A estrada ficou rural de repente e o trânsito era insignificante. Resolvi que era tempo.
- Vamos lá ver. O que é que querem
de mim?
Explicou-me
que não explicava. O grupo debatia
em conjunto. Não tinham a certeza se eu aceitava o convite. Ainda
faltava um bocado, por isso tentei recuperar informação que me tivesse
escapado. Debate? A política
estava reduzida às reuniões pomposas
dos congressos e às ameaças da RENA e do NOSSO. O país estava estrangulado,
semi-deserto e as pessoas queriam apenas sobreviver. Talvez fosse mais um grupo
de lunáticos enrodilhados em discussões geopolíticas e doutrinárias. O que eu
não percebia era o que raio poderiam querer de mim. Sim, já tinha sido um bocadinho de tudo – escritor (de
artigos), jornalista, blogger – mas agora era um técnico de educação a meio tempo, desatento
profissional, sem porto de abrigo
e sem norte. E velho.
- Cinquenta anos não é velho.
Ela
disse isto com o entusiasmo do homem da bilheteira do estádio a vender um jogo das reservas. Abrandou
junto do portão de uma quinta, seguiu por uma vereda e estacionou no pátio de
uma casa de campo com muito bom ar. Branca, com heras verdes e umas escadinhas
que davam acesso à porta , garned e castanha, onde estavam à minha espera dois homens.
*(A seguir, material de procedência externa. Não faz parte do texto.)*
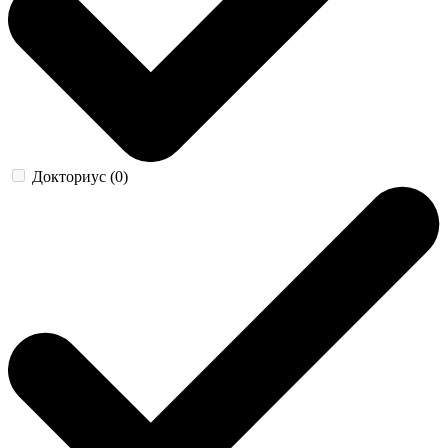
Докториус (0)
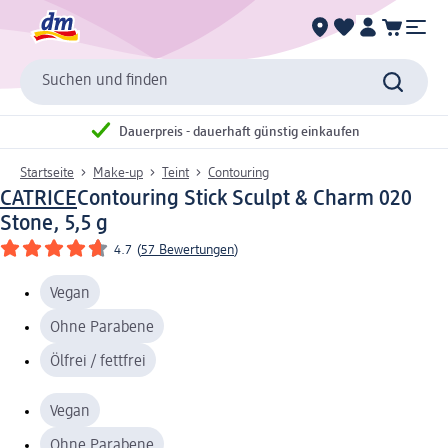
Suchen und finden
Dauerpreis - dauerhaft günstig einkaufen
Startseite
Make-up
Teint
Contouring
CATRICE
Contouring Stick Sculpt & Charm 020
Stone, 5,5 g
4.7
(
57 Bewertungen
)
Vegan
Ohne Parabene
Ölfrei / fettfrei
Vegan
Ohne Parabene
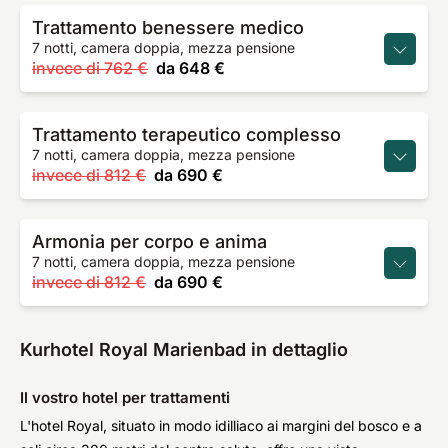
Trattamento benessere medico
7 notti, camera doppia, mezza pensione
invece di
762 €
da
648 €
Trattamento terapeutico complesso
7 notti, camera doppia, mezza pensione
invece di
812 €
da
690 €
Armonia per corpo e anima
7 notti, camera doppia, mezza pensione
invece di
812 €
da
690 €
Kurhotel Royal Marienbad in dettaglio
Il vostro hotel per trattamenti
L'hotel Royal, situato in modo idilliaco ai margini del bosco e a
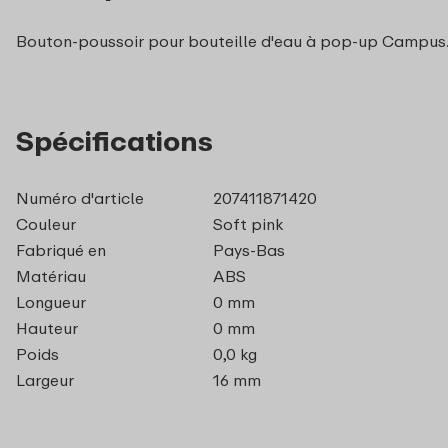
Bouton-poussoir pour bouteille d'eau à pop-up Campus. 
Spécifications
Numéro d'article
207411871420
Couleur
Soft pink
Fabriqué en
Pays-Bas
Matériau
ABS
Longueur
0 mm
Hauteur
0 mm
Poids
0,0 kg
Largeur
16 mm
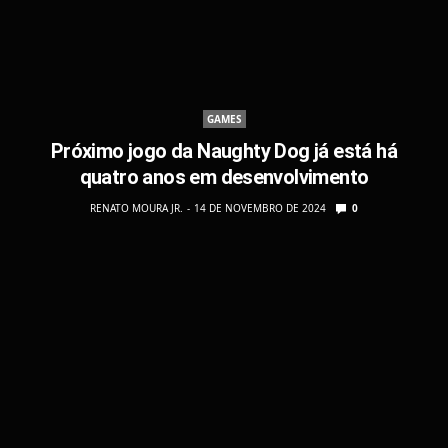
GAMES
Próximo jogo da Naughty Dog já está há
quatro anos em desenvolvimento
RENATO MOURA JR.
14 DE NOVEMBRO DE 2024
0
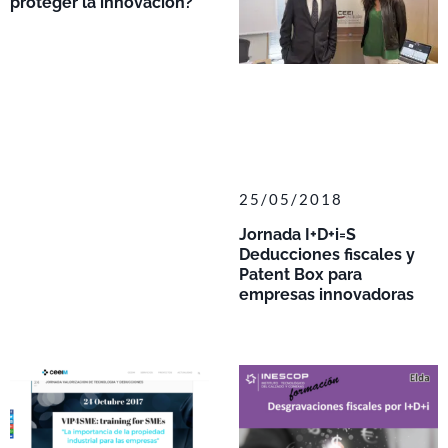
proteger la innovación?
25/05/2018
Jornada I+D+i=S
Deducciones fiscales y
Patent Box para
empresas innovadoras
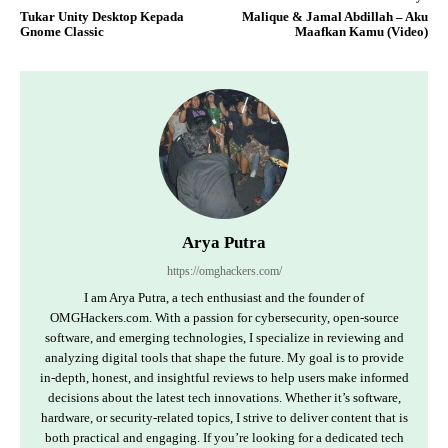
Tukar Unity Desktop Kepada
Malique & Jamal Abdillah – Aku
Gnome Classic
Maafkan Kamu (Video)
Arya Putra
https://omghackers.com/
I am Arya Putra, a tech enthusiast and the founder of
OMGHackers.com. With a passion for cybersecurity, open-source
software, and emerging technologies, I specialize in reviewing and
analyzing digital tools that shape the future. My goal is to provide
in-depth, honest, and insightful reviews to help users make informed
decisions about the latest tech innovations. Whether it’s software,
hardware, or security-related topics, I strive to deliver content that is
both practical and engaging. If you’re looking for a dedicated tech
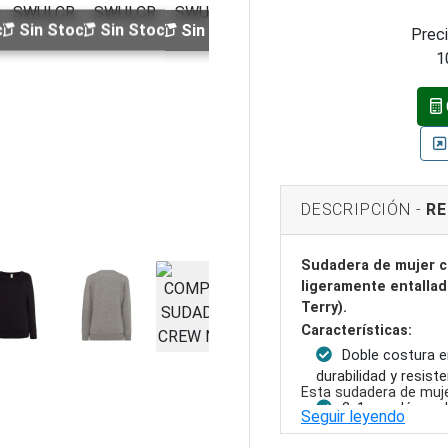
ck
Sin Stock
Sin Stock
Sin Stock
Sin Stock
Sin Stock
Sin
Preci
1
DESCRIPCIÓN -
RE
Sudadera de mujer c
ligeramente entallad
Terry).
Características:
Doble costura e
durabilidad y resiste
Esta sudadera de muje
2x1 canalé con l
cuello redondo amplio 
Seguir leyendo
ajuste cómodo y ce
tejido French Terry p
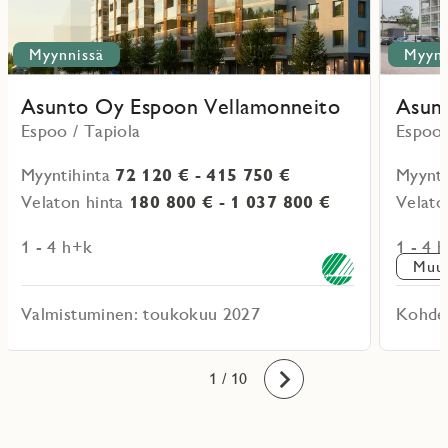
Myynnissä
Myynn
Asunto Oy Espoon Vellamonneito
Asun
Espoo / Tapiola
Espoo 
Myyntihinta
72 120 € - 415 750 €
Myynti
Velaton hinta
180 800 € - 1 037 800 €
Velato
1 - 4 h+k
1 - 4 
Muut
Valmistuminen: toukokuu 2027
Kohde
10
1
2
3
4
5
6
7
8
9
/ 10
Eteenpäin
Também bem
vestidos como mordomos, cabelo curto, um já calvo e entroncado, o outro
loirito e magro, ou talvez só alto. Agradeceram a minha vinda,
cumprimentaram-me com um aperto
de mão amigável e entrámos para um pequeno corredor. Daí fomos para uma grande
sala cheia de livros, com uma lareira e sofás luxuosos. O calvo entroncado chamava-se Piter, o louro
respondia pelo nome de António. Sentámo-nos todos, eu
num individual, os dois homens num
maior. Laura ficou de
pé, atrás de mim, e passou-me um cinzeiro, o que lhe ficou muito bem. O entroncado começou:
-
Comos sabe, estamos num
impasse.
Respondi
que talvez. Não ligou.
-
O país já não existe.
Morreu. Isto tem de ser percebido não importa a propaganda da CADE, do Governo Europeu
e de todas as nossas excrescências
políticas, sejam elas os congressos, os radicais ou outros.
Acendi
um cigarro sob o olhar aprovador de Laura e um leve arquear de sobrancelhas do
louro. Piter continuou o discurso com os olhos pequeninos cravados no tecto, num gesto
teatral. Percebia-se que ensaiado
mil vezes.
-
Já não se trata de
recuperar a nação, a alma, a dignidade. Trata-se de fazer outro país.